Writers often joke that nothing bad ever happens to them; everything is material.
This idea is not lost on Jessica Poli G’15, a recent graduate of Syracuse University’s M.F.A. Program in Creative Writing. After earning a bachelor’s degree from the University of Pittsburgh, the Pennsylvania native found herself at the proverbial crossroads of not knowing what to do next. So she did a little bit of everything—working at an amusement park, at a drive-in theater, in a warehouse.
“I even did a few gigs as a clown,” says Poli, founder and editor-in-chief of Birdfeast, a quarterly online poetry magazine, and poetry editor of the University’s Salt Hill Journal. “I’m the master of odd jobs.”
While Poli may subscribe to the romantic notion of doing art for art’s sake, she certainly has the goods for a professional career. Case in point: Poli was one of only a dozen applicants, from a pool of more than 700 fiction writers and poets, selected to enroll in the English department’s top-ranked M.F.A. program, housed in the College of Arts and Sciences.
As such, Poli walks in the footsteps of some of the greatest poets of the past 50 years, including Julia Alvarez G’75 and Stephen Dunn G’70, as well as University professors Brooks Haxton G’81 and Sarah Harwell G’05.
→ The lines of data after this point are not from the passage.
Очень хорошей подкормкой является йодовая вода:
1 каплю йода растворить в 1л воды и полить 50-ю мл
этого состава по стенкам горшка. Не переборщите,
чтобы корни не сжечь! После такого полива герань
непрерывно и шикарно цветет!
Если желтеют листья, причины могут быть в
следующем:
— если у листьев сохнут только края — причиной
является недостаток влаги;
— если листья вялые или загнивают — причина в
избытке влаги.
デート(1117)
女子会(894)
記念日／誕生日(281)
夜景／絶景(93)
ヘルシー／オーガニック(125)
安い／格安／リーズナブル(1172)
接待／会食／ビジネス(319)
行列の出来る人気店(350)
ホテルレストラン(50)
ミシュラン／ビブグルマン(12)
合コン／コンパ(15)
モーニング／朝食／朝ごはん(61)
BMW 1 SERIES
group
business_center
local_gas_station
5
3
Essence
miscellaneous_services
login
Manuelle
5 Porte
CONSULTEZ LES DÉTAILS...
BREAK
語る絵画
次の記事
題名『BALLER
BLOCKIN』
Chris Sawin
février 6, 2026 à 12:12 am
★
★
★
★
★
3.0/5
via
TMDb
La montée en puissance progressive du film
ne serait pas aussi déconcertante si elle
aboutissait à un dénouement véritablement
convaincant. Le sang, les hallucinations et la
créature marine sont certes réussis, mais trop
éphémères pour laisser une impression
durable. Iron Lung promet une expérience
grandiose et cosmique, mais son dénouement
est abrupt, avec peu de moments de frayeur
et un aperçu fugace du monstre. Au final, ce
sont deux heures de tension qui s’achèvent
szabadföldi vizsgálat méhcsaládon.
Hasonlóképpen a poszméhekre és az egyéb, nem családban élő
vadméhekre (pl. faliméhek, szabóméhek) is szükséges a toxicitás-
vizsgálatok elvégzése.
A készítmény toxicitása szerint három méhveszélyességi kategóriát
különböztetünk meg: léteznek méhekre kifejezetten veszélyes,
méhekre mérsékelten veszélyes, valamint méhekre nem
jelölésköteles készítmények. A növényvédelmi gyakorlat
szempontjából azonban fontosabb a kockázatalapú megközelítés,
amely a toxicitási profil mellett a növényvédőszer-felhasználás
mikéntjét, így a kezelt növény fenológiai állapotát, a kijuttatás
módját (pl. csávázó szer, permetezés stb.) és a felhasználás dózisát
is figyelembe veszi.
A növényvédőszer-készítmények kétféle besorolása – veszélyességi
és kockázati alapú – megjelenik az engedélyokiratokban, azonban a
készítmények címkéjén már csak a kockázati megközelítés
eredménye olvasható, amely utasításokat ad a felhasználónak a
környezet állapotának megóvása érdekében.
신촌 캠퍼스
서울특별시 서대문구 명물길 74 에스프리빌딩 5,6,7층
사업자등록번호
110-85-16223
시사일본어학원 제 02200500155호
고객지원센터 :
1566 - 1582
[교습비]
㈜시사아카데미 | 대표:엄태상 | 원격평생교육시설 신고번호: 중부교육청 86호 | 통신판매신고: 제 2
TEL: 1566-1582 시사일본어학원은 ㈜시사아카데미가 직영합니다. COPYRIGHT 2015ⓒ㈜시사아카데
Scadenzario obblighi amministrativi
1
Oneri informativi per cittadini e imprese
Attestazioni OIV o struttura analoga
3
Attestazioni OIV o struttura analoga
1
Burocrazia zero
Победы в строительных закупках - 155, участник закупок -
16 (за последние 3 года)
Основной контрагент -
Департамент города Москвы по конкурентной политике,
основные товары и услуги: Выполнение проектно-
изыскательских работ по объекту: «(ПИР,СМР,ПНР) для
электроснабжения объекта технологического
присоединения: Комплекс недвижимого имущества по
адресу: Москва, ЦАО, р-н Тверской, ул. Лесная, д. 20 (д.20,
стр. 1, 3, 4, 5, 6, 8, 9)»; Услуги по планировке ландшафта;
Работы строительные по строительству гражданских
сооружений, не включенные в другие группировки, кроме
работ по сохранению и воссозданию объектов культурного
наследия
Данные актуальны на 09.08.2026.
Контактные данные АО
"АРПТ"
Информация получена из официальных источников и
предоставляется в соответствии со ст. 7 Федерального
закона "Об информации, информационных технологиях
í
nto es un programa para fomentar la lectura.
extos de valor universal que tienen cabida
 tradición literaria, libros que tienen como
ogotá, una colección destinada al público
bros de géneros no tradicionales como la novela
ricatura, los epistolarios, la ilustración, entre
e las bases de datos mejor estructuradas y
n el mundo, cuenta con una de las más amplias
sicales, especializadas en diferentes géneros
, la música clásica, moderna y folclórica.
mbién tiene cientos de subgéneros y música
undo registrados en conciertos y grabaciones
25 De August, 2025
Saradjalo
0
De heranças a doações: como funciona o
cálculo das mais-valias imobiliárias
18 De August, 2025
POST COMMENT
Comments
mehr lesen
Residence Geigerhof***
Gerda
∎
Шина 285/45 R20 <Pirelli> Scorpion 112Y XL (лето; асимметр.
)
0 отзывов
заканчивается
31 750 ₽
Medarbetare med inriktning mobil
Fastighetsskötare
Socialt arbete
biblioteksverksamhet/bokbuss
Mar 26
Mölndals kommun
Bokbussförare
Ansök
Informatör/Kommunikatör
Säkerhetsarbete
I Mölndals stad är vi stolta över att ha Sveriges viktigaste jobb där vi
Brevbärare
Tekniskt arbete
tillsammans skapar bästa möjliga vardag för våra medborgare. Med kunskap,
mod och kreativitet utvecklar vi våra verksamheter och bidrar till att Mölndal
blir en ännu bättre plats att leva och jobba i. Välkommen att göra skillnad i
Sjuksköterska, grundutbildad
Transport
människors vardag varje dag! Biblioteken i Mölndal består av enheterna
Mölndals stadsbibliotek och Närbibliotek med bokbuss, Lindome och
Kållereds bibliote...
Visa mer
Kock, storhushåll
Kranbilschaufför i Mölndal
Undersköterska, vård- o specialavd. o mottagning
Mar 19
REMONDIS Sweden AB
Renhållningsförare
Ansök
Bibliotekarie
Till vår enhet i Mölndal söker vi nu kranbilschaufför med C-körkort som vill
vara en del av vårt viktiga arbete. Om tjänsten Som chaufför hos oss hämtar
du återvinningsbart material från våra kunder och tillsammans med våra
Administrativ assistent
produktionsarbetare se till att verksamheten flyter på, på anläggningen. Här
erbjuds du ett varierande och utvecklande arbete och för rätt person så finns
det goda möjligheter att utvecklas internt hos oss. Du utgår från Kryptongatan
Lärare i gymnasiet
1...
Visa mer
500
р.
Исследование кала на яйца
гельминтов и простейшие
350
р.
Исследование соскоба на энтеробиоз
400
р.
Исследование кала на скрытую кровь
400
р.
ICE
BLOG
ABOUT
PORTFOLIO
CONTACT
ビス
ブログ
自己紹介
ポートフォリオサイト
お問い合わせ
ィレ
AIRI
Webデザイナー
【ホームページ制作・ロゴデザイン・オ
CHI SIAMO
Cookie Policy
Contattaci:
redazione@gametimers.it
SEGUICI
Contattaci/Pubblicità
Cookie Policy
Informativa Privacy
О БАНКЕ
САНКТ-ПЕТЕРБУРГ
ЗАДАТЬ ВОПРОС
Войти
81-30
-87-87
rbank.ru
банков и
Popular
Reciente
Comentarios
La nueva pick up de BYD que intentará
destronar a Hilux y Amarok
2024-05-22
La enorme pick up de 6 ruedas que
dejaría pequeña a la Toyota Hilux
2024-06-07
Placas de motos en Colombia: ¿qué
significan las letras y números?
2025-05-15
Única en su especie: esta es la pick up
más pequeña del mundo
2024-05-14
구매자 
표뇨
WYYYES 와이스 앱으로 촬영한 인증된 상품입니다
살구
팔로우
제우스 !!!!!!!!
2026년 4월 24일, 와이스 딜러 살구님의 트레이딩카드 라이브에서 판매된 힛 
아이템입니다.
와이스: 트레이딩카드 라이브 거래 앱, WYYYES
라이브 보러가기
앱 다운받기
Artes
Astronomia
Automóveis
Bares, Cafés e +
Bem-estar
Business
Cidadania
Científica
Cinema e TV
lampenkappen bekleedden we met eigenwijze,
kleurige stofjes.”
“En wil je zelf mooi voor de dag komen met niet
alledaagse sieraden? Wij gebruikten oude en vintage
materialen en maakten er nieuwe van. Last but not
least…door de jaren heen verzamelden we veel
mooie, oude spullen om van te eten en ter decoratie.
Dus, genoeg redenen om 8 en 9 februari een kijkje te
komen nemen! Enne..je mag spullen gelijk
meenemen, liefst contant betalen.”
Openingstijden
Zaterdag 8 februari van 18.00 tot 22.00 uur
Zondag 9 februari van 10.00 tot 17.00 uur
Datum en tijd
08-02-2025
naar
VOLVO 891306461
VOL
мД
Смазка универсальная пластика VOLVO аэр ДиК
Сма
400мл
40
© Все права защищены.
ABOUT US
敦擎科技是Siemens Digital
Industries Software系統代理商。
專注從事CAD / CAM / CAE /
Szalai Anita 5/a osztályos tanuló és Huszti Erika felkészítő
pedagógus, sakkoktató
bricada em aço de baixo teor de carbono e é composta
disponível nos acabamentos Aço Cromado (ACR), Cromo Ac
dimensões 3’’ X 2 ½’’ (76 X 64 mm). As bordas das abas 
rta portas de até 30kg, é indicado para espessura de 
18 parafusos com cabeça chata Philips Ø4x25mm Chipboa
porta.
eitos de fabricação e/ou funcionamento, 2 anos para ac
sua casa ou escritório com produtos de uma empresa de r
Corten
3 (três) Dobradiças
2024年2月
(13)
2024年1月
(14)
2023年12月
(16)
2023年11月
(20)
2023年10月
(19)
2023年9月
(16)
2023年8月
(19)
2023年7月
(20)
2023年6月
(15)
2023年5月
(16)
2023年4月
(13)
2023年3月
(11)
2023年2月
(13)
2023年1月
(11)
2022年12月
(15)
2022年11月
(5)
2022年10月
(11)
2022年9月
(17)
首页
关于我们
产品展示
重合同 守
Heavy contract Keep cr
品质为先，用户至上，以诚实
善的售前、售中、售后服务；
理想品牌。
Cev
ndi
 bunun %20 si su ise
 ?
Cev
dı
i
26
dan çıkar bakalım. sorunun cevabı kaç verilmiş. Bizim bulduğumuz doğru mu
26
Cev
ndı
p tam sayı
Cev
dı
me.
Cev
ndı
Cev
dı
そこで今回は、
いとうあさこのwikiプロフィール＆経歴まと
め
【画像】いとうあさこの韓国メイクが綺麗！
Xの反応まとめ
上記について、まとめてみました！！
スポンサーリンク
“Syracuse’s M.F.A. Program is one of the best out there,” says Poli, who has recently worked with two other Syracuse M.F.A. grads on a publication project, called Midnight City Books that focuses on printing handmade poetry chapbooks. “I came here for the faculty and for the rich, supportive writing community. It’s also a beautiful campus—a great place to write.”
Poli reserves special praise for Chris Kennedy G’88, associate professor and longtime director of the M.F.A. program, who also has served as her thesis advisor.
“He’s a great presence,” says Poli, calling Kennedy one of her favorite poets. “It’s been incredible working with him and getting to know him.”
Says Kennedy, the author of four acclaimed poetry collections: “Jess is ambitious in all the right ways. She’s a wonderful poet who’s willing to take risks with her work. I expect her to go on to great things.”
True to form, Poli plans to scrap together various jobs after graduation, including working as a farmhand, while continuing to hone her writing skills.
“What’s great about Syracuse is that I’ve been able to focus on writing for three years, without really worrying about money,” says Poli, alluding to her full scholarship and annual stipend. “Having been able to write like this is something I never have nor never will take for granted.”